Items listed in a dataset:

·····

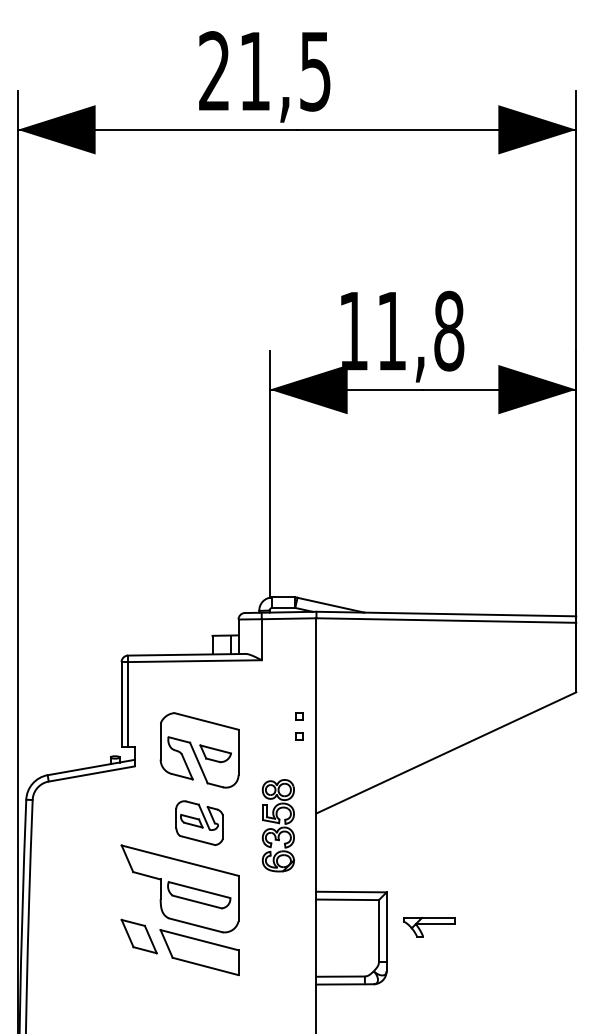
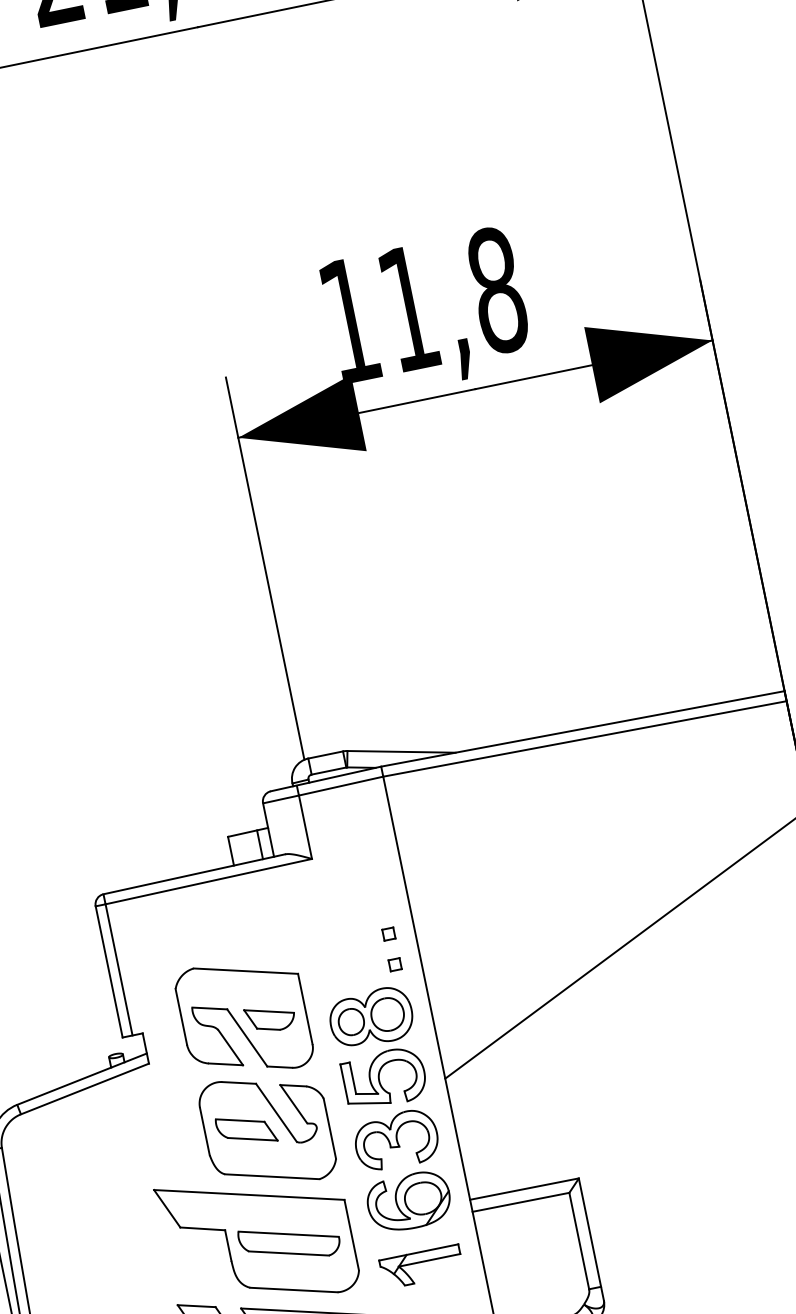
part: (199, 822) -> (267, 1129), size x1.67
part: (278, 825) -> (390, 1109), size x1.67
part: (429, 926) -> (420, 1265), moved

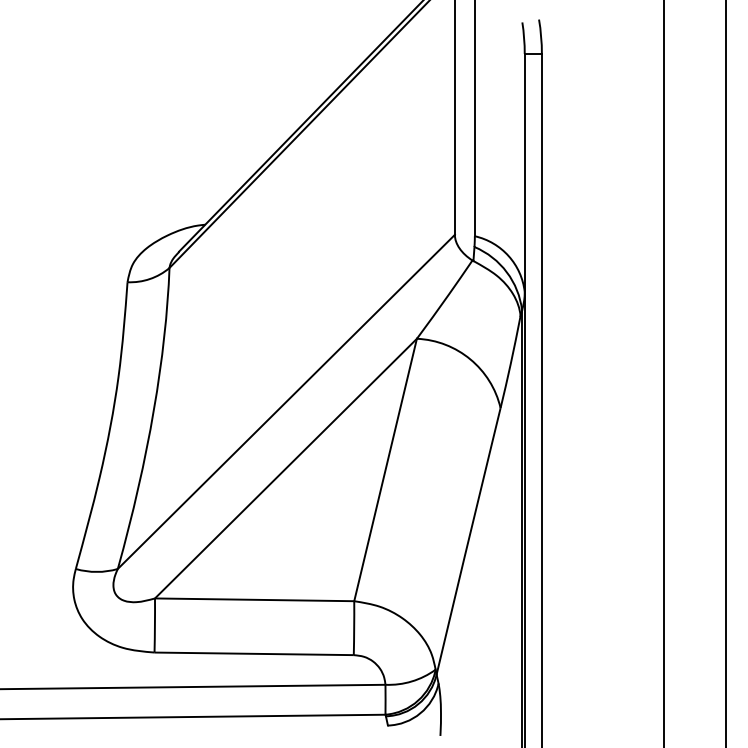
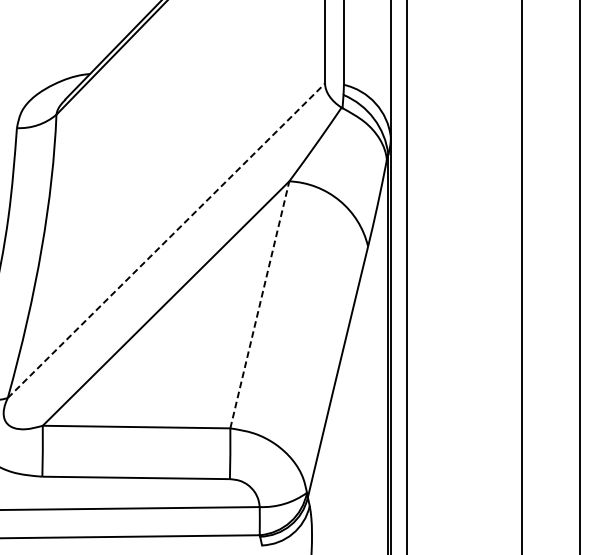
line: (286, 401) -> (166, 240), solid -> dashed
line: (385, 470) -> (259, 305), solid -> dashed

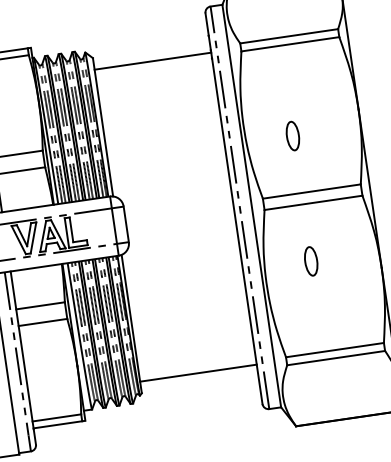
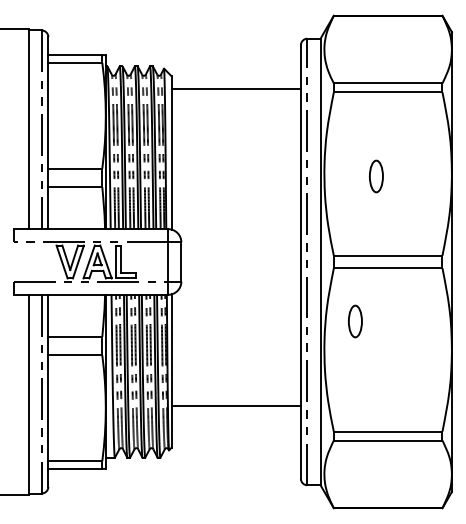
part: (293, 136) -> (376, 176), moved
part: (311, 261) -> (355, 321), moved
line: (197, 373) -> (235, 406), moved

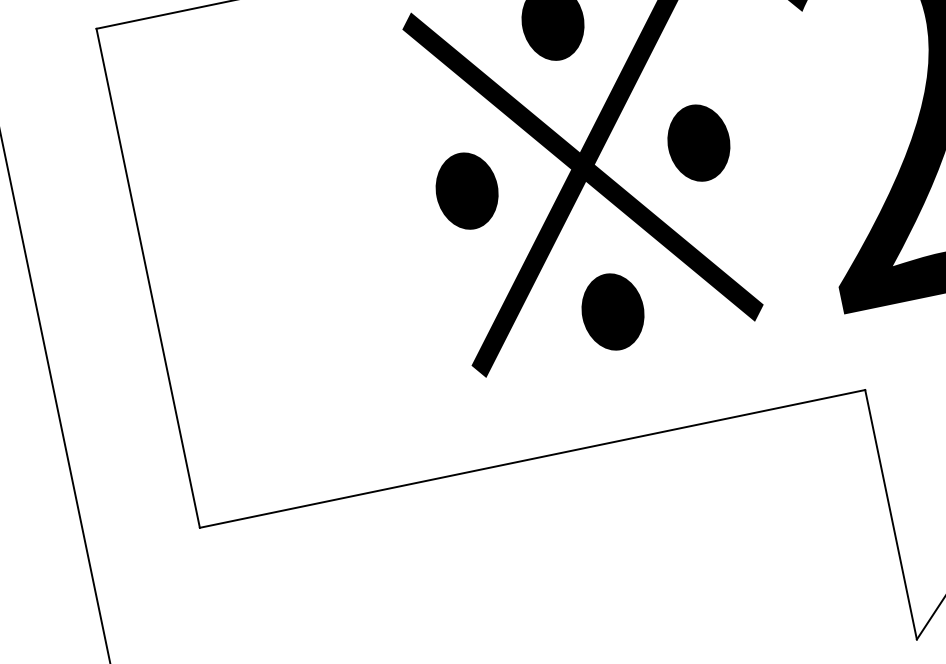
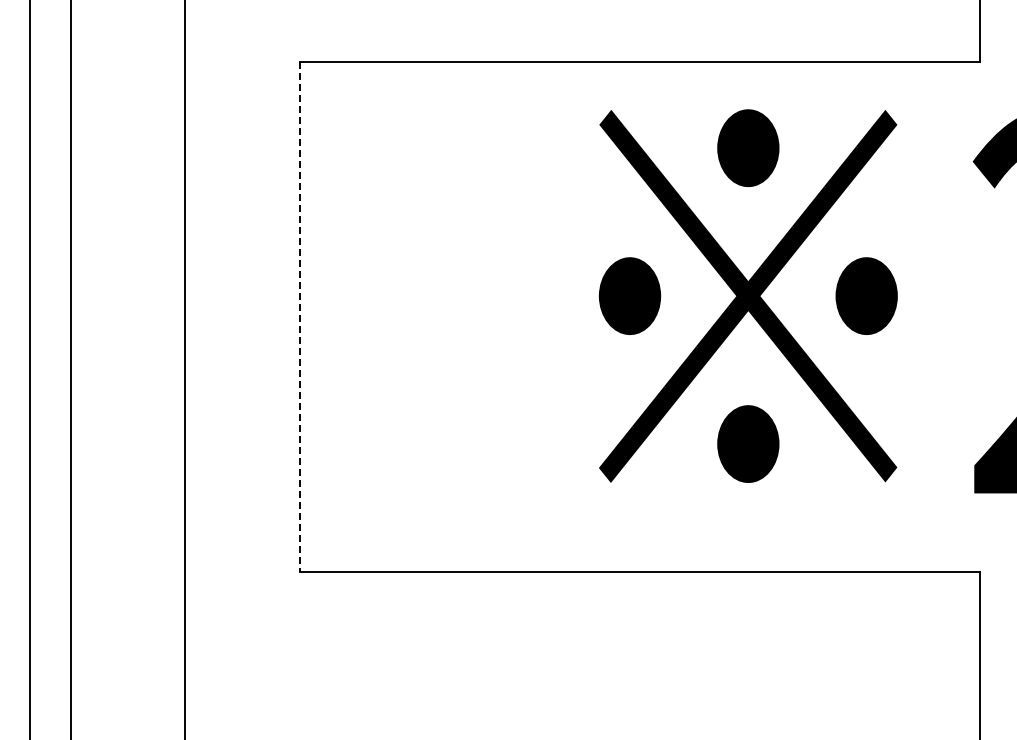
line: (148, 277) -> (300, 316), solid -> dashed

·····

**What this task involves:** Once the line containing "line: (197, 373) -> (235, 406), moved" is found in the records above, it and every line after it up to the last must be repeated exactly, without pictures.

**Answer section:**
line: (197, 373) -> (235, 406), moved

line: (148, 277) -> (300, 316), solid -> dashed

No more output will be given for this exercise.